**Exercise objective:**
Put the lines below, from the one containing "name author: Schult. f." through the one containing "order: Gentianales", into a JSON list of strings, one string per line with both ends included. Leave out any blank lines.

**Dataset extract:**
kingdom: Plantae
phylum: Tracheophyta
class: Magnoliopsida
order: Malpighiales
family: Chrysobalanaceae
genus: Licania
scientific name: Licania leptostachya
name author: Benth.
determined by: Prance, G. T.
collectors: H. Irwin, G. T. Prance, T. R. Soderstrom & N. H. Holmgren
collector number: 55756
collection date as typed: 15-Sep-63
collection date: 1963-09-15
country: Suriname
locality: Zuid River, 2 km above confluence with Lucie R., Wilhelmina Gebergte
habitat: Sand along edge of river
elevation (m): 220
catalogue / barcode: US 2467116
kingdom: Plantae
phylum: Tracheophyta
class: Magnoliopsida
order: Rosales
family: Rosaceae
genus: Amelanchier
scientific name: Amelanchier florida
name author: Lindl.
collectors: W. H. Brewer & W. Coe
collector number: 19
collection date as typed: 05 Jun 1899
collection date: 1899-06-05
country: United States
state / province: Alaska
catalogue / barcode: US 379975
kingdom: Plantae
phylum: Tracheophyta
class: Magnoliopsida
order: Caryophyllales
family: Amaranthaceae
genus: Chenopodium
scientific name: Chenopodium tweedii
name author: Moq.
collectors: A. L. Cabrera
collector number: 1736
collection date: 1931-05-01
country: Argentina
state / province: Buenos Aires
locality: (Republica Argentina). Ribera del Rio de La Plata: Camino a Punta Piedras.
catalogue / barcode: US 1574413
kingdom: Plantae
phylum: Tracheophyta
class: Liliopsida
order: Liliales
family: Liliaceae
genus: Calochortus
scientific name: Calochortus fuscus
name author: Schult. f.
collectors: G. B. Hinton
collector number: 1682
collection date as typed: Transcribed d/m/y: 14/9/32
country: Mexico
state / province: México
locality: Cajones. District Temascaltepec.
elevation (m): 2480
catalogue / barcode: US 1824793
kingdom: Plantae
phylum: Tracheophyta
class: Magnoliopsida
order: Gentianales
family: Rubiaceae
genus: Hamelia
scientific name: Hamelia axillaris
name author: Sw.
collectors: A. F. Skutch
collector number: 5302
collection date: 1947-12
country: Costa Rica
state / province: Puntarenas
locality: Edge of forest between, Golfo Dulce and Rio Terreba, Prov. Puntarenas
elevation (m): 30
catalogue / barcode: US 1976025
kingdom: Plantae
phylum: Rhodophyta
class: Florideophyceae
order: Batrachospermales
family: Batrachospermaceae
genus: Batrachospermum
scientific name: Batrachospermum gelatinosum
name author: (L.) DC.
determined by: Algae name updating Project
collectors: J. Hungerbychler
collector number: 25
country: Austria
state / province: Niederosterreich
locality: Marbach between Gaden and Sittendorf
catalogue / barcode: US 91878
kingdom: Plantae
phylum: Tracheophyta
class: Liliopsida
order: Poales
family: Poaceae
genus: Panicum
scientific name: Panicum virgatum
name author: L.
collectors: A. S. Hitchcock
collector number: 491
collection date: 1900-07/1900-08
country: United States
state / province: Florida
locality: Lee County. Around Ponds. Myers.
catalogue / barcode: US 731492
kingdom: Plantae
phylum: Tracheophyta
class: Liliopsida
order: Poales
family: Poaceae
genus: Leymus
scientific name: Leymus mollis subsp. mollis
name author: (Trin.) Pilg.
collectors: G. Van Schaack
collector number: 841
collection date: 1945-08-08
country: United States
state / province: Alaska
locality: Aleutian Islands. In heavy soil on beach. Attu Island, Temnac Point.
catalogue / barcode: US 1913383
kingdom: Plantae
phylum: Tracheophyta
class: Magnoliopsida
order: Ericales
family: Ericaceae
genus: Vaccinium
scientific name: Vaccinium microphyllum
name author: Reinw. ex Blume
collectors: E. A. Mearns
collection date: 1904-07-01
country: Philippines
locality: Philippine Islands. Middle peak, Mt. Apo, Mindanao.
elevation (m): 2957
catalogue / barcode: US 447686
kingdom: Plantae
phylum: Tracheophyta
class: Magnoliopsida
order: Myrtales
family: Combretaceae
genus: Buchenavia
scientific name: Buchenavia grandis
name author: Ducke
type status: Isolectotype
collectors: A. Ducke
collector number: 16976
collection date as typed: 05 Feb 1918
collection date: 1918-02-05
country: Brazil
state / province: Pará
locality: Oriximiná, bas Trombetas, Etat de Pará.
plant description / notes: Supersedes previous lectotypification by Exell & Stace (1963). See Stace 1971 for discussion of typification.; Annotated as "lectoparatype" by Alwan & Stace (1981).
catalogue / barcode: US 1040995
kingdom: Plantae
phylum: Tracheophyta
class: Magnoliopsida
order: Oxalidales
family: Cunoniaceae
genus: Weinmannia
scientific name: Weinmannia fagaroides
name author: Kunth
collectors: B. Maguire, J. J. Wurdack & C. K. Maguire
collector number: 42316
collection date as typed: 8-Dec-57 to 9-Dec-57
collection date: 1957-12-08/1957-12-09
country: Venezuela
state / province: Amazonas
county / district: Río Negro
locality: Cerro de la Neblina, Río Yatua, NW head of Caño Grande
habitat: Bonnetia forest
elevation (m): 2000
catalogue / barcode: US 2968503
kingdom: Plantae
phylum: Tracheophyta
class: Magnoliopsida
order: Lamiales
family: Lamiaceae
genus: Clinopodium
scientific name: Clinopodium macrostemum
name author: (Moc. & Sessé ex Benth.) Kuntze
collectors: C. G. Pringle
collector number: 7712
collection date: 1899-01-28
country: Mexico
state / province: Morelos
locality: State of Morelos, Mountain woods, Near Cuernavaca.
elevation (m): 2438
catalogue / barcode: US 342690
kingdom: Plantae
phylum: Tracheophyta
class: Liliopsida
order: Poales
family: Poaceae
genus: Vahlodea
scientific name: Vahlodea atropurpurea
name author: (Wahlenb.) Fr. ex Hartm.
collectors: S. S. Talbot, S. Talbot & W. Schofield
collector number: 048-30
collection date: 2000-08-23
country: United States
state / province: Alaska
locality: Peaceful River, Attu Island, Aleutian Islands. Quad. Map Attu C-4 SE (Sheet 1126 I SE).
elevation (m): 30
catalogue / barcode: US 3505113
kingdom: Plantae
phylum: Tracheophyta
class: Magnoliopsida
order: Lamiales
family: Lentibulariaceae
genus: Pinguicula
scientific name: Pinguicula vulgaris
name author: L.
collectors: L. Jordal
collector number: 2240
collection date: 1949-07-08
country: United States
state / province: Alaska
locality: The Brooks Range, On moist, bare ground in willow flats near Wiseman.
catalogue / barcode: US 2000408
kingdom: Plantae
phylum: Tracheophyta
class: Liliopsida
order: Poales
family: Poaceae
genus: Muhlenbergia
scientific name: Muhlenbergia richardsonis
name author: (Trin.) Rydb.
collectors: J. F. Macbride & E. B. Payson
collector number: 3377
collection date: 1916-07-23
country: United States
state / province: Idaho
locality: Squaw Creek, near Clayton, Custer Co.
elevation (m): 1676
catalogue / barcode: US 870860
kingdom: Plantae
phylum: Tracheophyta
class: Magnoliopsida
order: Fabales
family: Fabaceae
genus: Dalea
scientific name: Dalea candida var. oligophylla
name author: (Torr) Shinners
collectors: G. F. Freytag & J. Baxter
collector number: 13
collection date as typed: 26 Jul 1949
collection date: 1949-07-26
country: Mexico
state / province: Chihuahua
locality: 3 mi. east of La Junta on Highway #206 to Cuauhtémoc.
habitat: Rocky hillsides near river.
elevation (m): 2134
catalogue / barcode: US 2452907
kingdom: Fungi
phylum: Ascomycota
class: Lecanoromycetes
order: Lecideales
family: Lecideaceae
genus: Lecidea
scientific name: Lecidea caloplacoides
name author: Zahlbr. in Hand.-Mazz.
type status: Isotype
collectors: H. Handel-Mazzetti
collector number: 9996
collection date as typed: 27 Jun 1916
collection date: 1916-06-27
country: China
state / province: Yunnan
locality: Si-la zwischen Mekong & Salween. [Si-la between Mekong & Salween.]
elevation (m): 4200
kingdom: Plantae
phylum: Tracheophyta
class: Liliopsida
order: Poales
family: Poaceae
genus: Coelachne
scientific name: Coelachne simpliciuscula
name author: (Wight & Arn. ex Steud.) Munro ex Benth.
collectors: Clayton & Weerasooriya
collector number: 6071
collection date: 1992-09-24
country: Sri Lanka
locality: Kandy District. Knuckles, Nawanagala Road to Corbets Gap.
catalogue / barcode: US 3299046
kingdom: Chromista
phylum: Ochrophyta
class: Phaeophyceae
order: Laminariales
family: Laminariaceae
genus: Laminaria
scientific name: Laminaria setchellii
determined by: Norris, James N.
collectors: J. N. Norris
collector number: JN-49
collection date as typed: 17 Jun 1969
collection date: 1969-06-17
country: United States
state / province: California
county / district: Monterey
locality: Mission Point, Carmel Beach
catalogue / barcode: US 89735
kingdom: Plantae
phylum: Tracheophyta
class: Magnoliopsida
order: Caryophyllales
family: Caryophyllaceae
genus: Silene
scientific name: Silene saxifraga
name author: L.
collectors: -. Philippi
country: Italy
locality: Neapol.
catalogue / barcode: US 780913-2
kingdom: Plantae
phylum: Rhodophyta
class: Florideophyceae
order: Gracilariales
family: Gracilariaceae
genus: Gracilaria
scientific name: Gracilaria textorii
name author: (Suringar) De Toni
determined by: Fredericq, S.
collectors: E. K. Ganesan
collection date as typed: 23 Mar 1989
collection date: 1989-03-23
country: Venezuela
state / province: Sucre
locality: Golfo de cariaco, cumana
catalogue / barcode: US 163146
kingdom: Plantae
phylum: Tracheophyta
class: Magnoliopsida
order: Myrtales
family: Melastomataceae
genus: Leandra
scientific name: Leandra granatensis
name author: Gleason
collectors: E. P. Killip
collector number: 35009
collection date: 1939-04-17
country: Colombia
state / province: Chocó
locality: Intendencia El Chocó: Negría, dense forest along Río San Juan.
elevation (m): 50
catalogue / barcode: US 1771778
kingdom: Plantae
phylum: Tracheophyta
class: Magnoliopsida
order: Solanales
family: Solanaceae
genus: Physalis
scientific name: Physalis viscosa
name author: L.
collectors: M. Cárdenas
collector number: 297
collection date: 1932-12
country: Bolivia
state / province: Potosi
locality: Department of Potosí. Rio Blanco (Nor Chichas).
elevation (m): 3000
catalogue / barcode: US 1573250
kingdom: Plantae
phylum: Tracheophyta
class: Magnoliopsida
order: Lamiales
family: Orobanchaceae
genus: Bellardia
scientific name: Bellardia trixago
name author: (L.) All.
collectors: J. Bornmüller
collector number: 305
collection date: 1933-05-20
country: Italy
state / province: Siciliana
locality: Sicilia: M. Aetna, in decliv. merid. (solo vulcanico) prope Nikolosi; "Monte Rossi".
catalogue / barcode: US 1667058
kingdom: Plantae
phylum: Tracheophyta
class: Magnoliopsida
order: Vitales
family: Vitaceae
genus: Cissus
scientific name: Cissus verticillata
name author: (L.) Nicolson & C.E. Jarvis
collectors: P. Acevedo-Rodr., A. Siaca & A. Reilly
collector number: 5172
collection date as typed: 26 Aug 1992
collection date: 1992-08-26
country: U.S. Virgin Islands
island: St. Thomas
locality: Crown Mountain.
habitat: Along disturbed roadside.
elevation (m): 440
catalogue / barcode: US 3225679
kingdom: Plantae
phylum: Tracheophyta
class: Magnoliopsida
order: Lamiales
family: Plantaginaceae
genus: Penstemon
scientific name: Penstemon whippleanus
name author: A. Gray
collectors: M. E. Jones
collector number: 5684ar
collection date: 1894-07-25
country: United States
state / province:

**Result of the task:**
[
  "name author: Schult. f.",
  "collectors: G. B. Hinton",
  "collector number: 1682",
  "collection date as typed: Transcribed d/m/y: 14/9/32",
  "country: Mexico",
  "state / province: México",
  "locality: Cajones. District Temascaltepec.",
  "elevation (m): 2480",
  "catalogue / barcode: US 1824793",
  "kingdom: Plantae",
  "phylum: Tracheophyta",
  "class: Magnoliopsida",
  "order: Gentianales"
]